Saturday, October 26, 2013

of Bikes and Men

This week I finally started riding my bike to and from school!  To my absolute delight, it has been everything I expected and more.

When I started this past Monday, I smiled just thinking about the work-out I was getting, but then I began to notice the people around me.  When I rode in the car they had been so distant, but now I could see and hear them so clearly.  On Tuesday morning I started paying attention to the rest of the world's activities: mothers loading children into cars, sleepy teenagers waiting for the bus, the impoverished digging through trash cans... I felt like I had been separated from such a struggling yet beautiful world, but I had now been immersed back into it because I was no longer hiding behind a windshield.  While pondering this on my way to school Tuesday morning, I heard a man yell out, "Que Dios le bendiga!" which means, "May God bless you!"  I turned and saw him waving at me from his porch, so I waved back and kept on riding as I returned the greeting.  It made me smile the rest of the way to school and I secretly hoped it wouldn't be the last time we encountered one another.  Thanks be to God, it wasn't!

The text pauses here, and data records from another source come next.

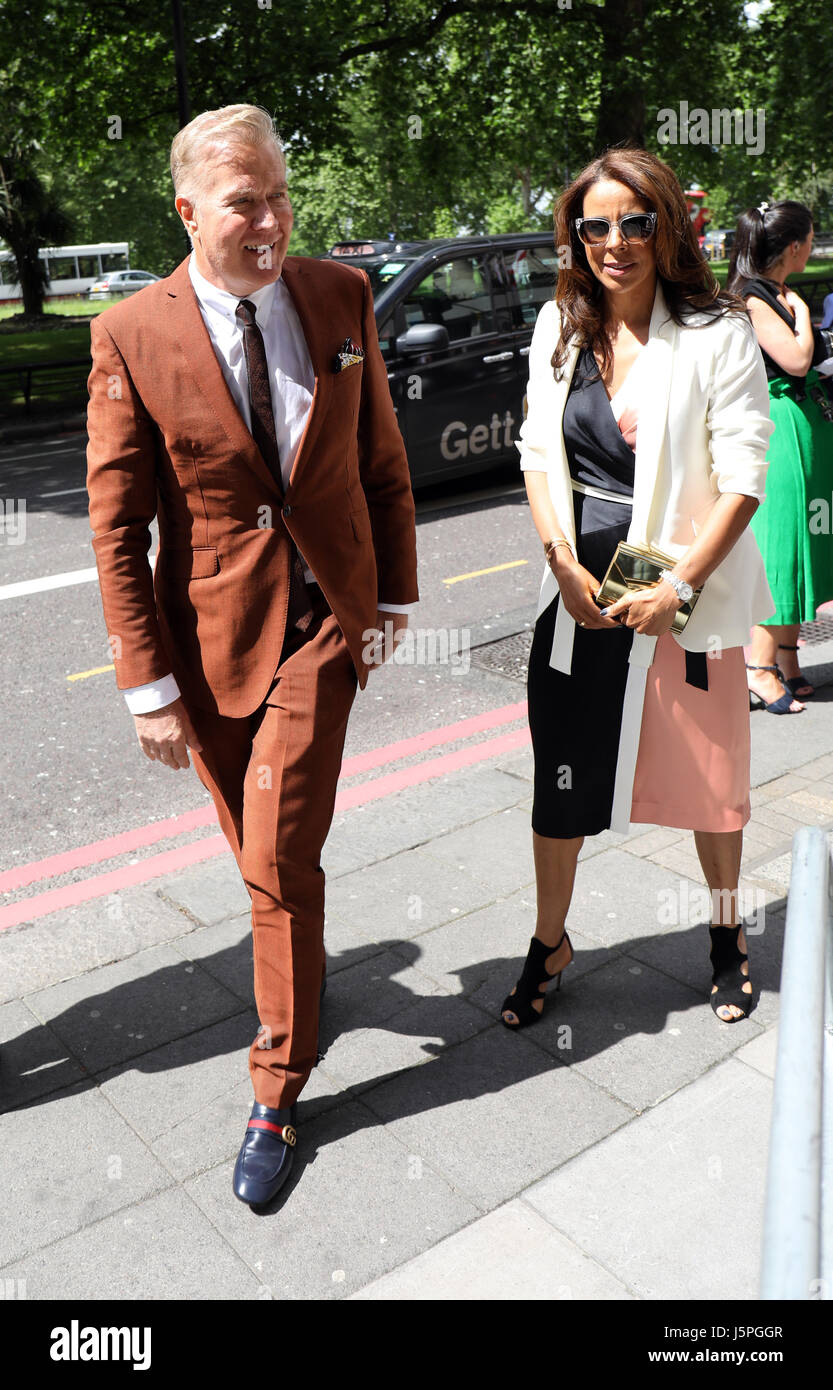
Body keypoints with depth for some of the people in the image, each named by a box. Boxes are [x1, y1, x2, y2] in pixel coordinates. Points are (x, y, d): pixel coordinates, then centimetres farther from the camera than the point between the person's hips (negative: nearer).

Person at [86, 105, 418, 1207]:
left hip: (323, 619, 0)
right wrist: (148, 683, -8)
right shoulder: (131, 338, -8)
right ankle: (302, 972, 48)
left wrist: (396, 591, 6)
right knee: (267, 857, 15)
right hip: (211, 631, 0)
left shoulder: (341, 297, -1)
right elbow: (116, 525, -7)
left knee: (279, 862, -2)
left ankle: (278, 1095, 18)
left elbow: (383, 457, 8)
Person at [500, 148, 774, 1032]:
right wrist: (564, 562, -8)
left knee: (706, 772, 11)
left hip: (687, 589, -2)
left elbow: (743, 479, -10)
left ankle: (726, 933, 36)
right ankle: (550, 943, 28)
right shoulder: (560, 328, 5)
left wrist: (678, 585, -18)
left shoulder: (716, 333, -8)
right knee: (560, 775, 8)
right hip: (579, 586, 3)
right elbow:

I saw the man again the following day and the same event unfolded.  The next day another one of the men who had been out on the porch was now standing by the sidewalk.  He greeted me with a great big smile, so I stopped and spoke with the two of them.  As the conversation continued, we discovered that we had met before.  Kyle, the one who had greeted me on Tuesday, was living on the streets a few years ago, so we had crossed paths when I was here in Pomona ministering to the homeless.  Now he and his friend Dan (who was the man standing near the sidewalk on this particular day) live at what I believe is a group home for men who are recovering from an addiction to alcohol.

Almost every morning now, Dan will fling the screen door open as soon as I pass by on my way to school just so he can say hello.  On my way back, of course, he is usually sitting out on the porch or standing near the sidewalk, excited to tell me about his day or offer me some afternoon coffee.  Kyle is not around as much, but when I do see him he usually asks for prayer.  He suffers from gout, but he also told me that his son, who was my same age, was recently murdered and so I have promised to keep the prayers coming.

I had no idea that when I chose to ride my bike I was choosing to enter into a whole new reality.  I have posted a little note on my wall which came from a single bag of tea.  It says, "Your choices will change the world."  I truly believe it, not only for me, but for everyone.  For all of us, each and every one of our choices will change the world.  If not the world across the ocean, then the world which is the neighborhood we live in.  What will your next choice be?  Who will it affect?